5.      Kesatuan pengarahan (Unity of direction)
Dalam melaksanakan tugas-tugas dan tanggung jawabnya bawahan perlu diarahkan menuju sasarannya. Kesatuan pengarahan bertalian erat dengan pembagian kerja. Pelaksanaan kesatuan pengarahan (unity of direction) tidak dapat terlepas dari pembagian kerja, wewenang dan tanggung jawab, disiplin, serta kesatuan perintah.

6.      Mengutamakan kepentingan organisasi di atas kepentingan sendiri
Setiap pendidik dan tenaga pendidik harus mengabdikan kepentingan sendiri kepada kepentingan pendidikan. Hal semacam itu merupakan suatu syarat yang sangat penting agar setiap kegiatan berjalan dengan lancar sehingga tujuan dapat tercapai dengan baik. Masalah pendidikan yang banyak terjadi di Indosenia terkait dengan kurangnya rasa memiliki pada para pelaksana pendidikan

7.      Penggajian pegawai
Gaji atau upah bagi pendidik dan tenaga pendidik merupakan kompensasi yang menentukan terwujudnya keberhasilan dalam pendidikan. Pendidik dan tenaga pendidik yang diliputi perasaan cemas dan kekurangan akan sulit berkonsentrasi terhadap tugas dan kewajibannya sehingga dapat mengakibatkan ketidaksempurnaan dalam menjalan tugasnya sebagai penyelenggara pendidikan.

8.      Pemusatan (Centralization)
Pemusatan wewenang akan menimbulkan pemusatan tanggung jawab dalam suatu kegiatan. Tanggung jawab terakhir terletak pada orang yang memegang wewenang tertinggi jika dalam sekolah yaitu kepala sekolah. Pemusatan bukan berarti adanya kekuasaan untuk menggunakan wewenang, melainkan untuk menghindari kesimpangsiuran wewenang dan tanggung jawab. Pemusatan wewenang ini juga tidak menghilangkan asas pelimpahan wewenang (delegation of authority)

9.      Hirarki (tingkatan)
Pembagian kerja menimbulkan adanya atasan dan bawahan. Bila pembagian kerja ini mencakup area yang cukup luas akan menimbulkan hirarki. Hirarki diukur dari wewenang terbesar yang berada pada atasan dan seterusnya berurutan ke bawah.

10.  Ketertiban (Order)

# # #

» INSTRUKSI KERJA A
Menurut teks tentang pengelolaan pendidikan, siapa yang memegang tanggung jawab terakhir di sekolah?
» INSTRUKSI KERJA B
Teruskan teks tentang pengelolaan pendidikan dari baris terakhirnya.

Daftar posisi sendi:
# # #

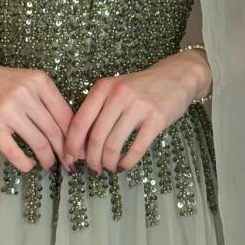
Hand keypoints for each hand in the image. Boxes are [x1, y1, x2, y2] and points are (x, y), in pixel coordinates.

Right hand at [0, 46, 73, 174]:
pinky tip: (30, 164)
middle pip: (54, 131)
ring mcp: (7, 110)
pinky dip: (26, 163)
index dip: (75, 137)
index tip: (78, 150)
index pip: (65, 115)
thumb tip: (71, 132)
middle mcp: (25, 94)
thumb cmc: (4, 82)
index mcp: (39, 81)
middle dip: (64, 151)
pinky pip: (15, 152)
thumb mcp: (30, 82)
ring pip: (38, 143)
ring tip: (49, 164)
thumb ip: (49, 101)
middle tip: (68, 162)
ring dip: (47, 159)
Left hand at [62, 50, 211, 175]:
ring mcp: (138, 107)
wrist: (175, 76)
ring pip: (113, 145)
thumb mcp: (114, 90)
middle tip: (93, 168)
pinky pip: (136, 148)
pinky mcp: (157, 119)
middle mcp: (118, 95)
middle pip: (96, 137)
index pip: (79, 121)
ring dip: (107, 163)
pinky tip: (124, 165)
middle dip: (91, 159)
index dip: (71, 145)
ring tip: (108, 167)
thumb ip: (97, 111)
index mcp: (103, 88)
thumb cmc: (140, 88)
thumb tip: (80, 145)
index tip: (68, 159)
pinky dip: (127, 162)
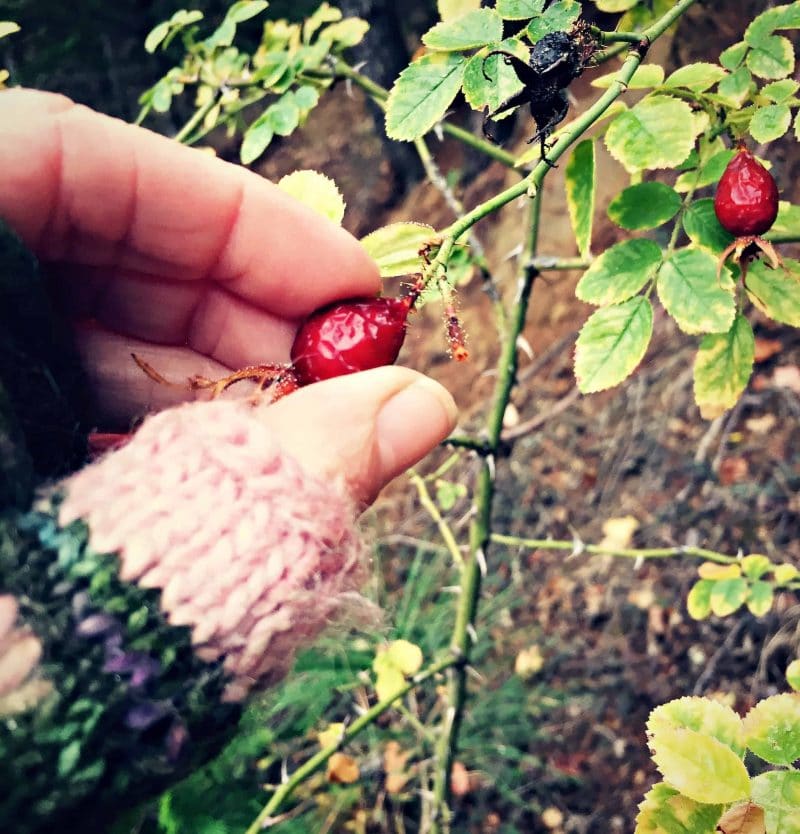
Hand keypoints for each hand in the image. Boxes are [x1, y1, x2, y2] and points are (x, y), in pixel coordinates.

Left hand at [0, 89, 456, 504]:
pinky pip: (67, 396)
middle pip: (98, 248)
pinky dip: (156, 428)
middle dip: (244, 313)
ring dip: (217, 381)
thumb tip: (425, 411)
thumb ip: (271, 477)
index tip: (352, 284)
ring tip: (311, 435)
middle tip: (349, 380)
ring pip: (91, 330)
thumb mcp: (128, 562)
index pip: (74, 160)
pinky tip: (235, 463)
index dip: (231, 214)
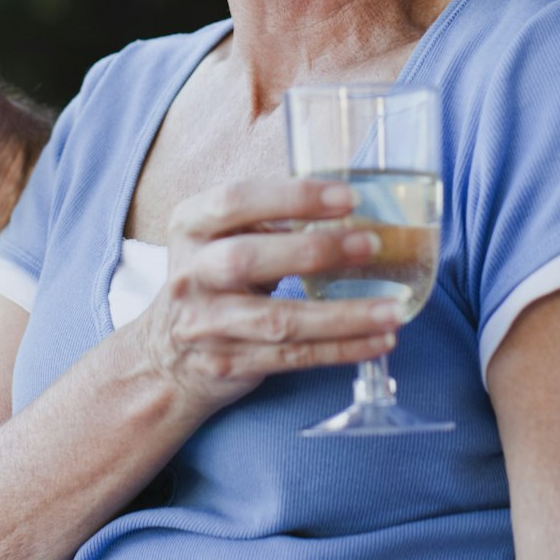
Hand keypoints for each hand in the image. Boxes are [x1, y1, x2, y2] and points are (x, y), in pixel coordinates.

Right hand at [136, 177, 403, 417]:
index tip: (347, 196)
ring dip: (343, 315)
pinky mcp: (229, 363)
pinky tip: (379, 340)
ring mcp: (208, 324)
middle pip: (248, 259)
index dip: (292, 196)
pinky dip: (341, 349)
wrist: (166, 355)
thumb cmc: (215, 279)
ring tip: (393, 309)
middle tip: (371, 244)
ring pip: (280, 320)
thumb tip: (353, 205)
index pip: (235, 201)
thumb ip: (268, 218)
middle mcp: (192, 273)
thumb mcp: (222, 237)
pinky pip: (293, 357)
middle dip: (315, 250)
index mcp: (192, 226)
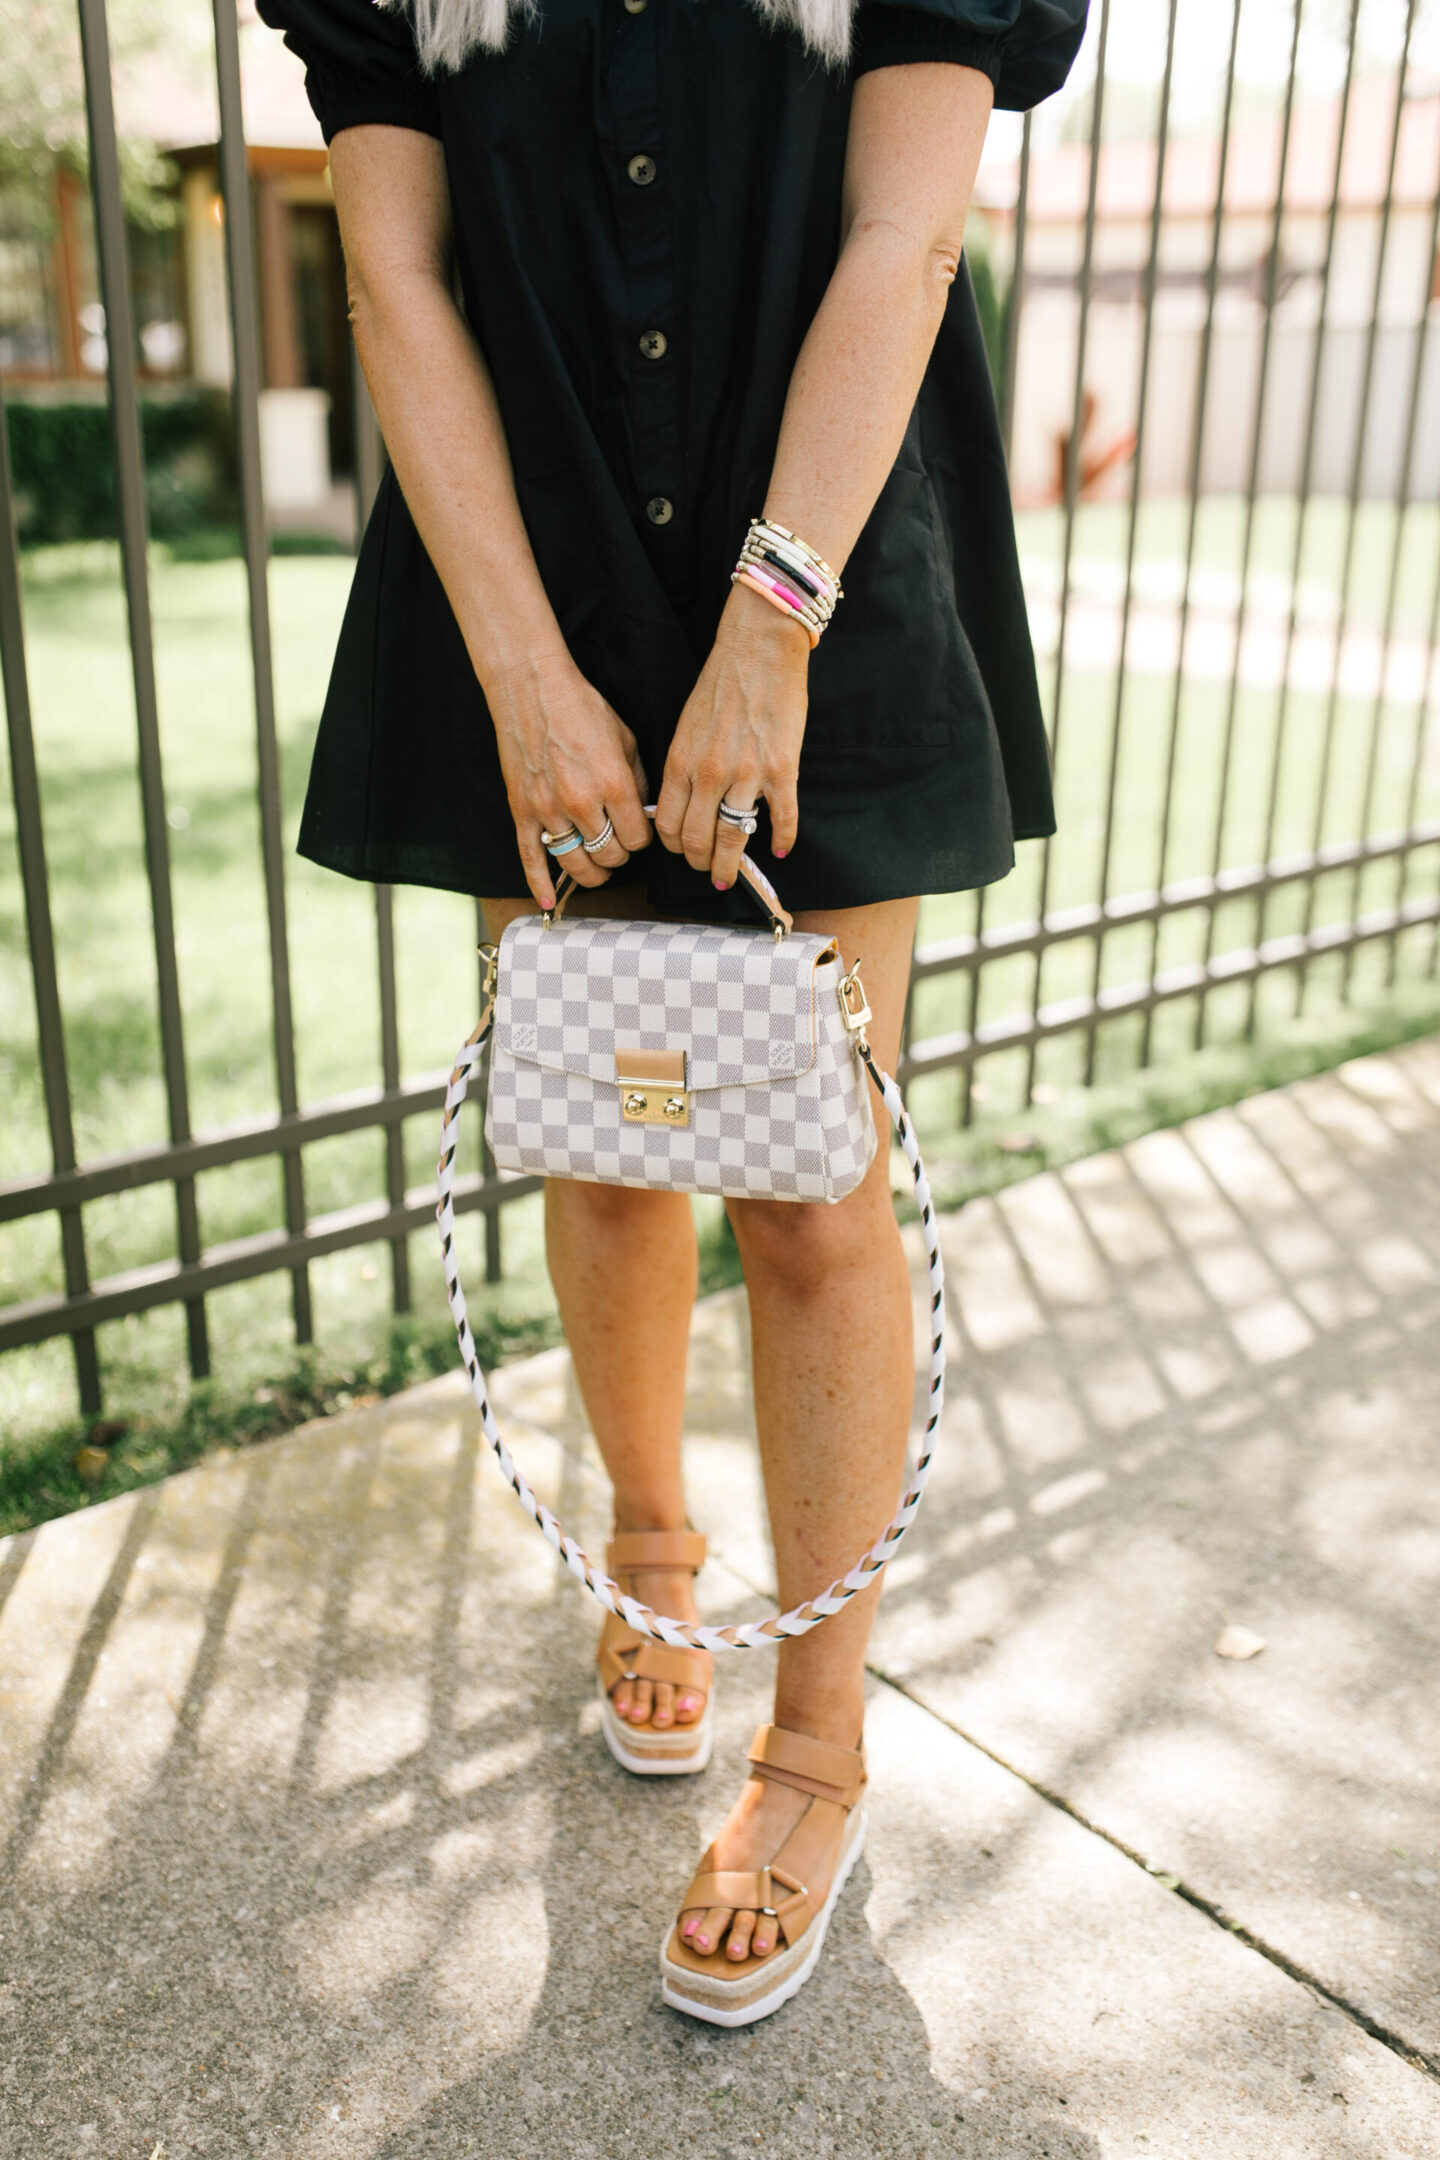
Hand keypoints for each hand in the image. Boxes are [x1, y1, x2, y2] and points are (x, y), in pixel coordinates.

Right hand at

# # #

» KOTAK JAWABAN A
Kepala sekolah.

» KOTAK JAWABAN B
Ketertiban dalam melaksanakan pekerjaan merupakan syarat utama karena pada dasarnya tidak ada orang yang bisa bekerja dalam keadaan kacau atau tegang..

11.  Keadilan dan kejujuran
Keadilan dan kejujuran merupakan salah satu syarat untuk mencapai tujuan yang telah ditentukan. Keadilan dan kejujuran terkait dengan moral para pelaksana pendidikan dan tidak dapat dipisahkan.

12.  Stabilitas kondisi karyawan
Dalam penyelnggaraan penddidikan kestabilan pendidik dan tenaga pendidik harus dijaga sebaik-baiknya agar penyelanggaraan pendidikan berjalan dengan lancar. Kestabilan terwujud karena adanya disiplin kerja yang baik dan adanya ketertiban dalam kegiatan.

13.  Prakarsa (Inisiative)
Prakarsa timbul dari dalam diri seseorang yang menggunakan daya pikir. Prakarsa menimbulkan kehendak untuk mewujudkan suatu yang berguna bagi penyelesaian pekerjaan dengan sebaik-baiknya.

14.  Semangat kesatuan dan semangat korps
Setiap pelaksana pendidikan harus memiliki rasa kesatuan, yaitu rasa memiliki sehingga menimbulkan semangat kerja sama yang baik. Semangat kesatuan akan lahir apabila setiap pendidik dan tenaga pendidik mempunyai kesadaran bahwa penyelenggaraan pendidikan yang baik akan sangat berarti guna meningkatkan mutu pendidikan nasional.

3.4  Epistemologi Fungsi-fungsi Manajemen Pendidikan
Dalam proses manajemen pendidikan, terlibat beberapa fungsi pokok yang ditampilkan oleh manajemen pendidikan sesuai dengan pendapat H. Siagian (1977) yang mengungkapkan pandangan menurut G.R. Terry dimana terdapat empat fungsi manajemen, yaitu perencanaan, pengorganisasian, pelaksanaan, dan pengawasan. Karena itu, manajemen pendidikan dapat diartikan sebagai proses merencana, mengorganisasi, memimpin, melaksanakan dan mengendalikan upaya pendidikan dengan segala aspeknya agar tujuan pendidikan tercapai secara efektif dan efisien.
Dalam bagian ini, penulis mengemukakan proses-proses tersebut sesuai dengan hakikat manajemen berbasis sekolah (MBS) yang adalah bentuk manajemen khusus dari manajemen pendidikan pada umumnya, yang diterapkan dalam dunia pendidikan di Indonesia.

1.      Perencanaan (Planning)
Perencanaan dalam manajemen pendidikan merupakan sejumlah kegiatan yang ditentukan sebelumnya untuk dilaksanakan pada suatu periode tertentu dalam rangka mencapai tujuan yang ditetapkan (Suryosubroto, 2004). Tujuan perencanaan dalam MBS adalah (1) memiliki standar pengawasan, (2) mengetahui pemetaan waktu pelaksanaan dan selesainya suatu kegiatan, (3) mengetahui subjek yang terlibat dalam kegiatan, (4) mendapatkan kegiatan yang sistematis, (5) meminimalkan kegiatan yang tidak produktif, (6) mendeteksi hambatan dan kesulitan yang ditemui, dan (7) mengarahkan pada pencapaian tujuan.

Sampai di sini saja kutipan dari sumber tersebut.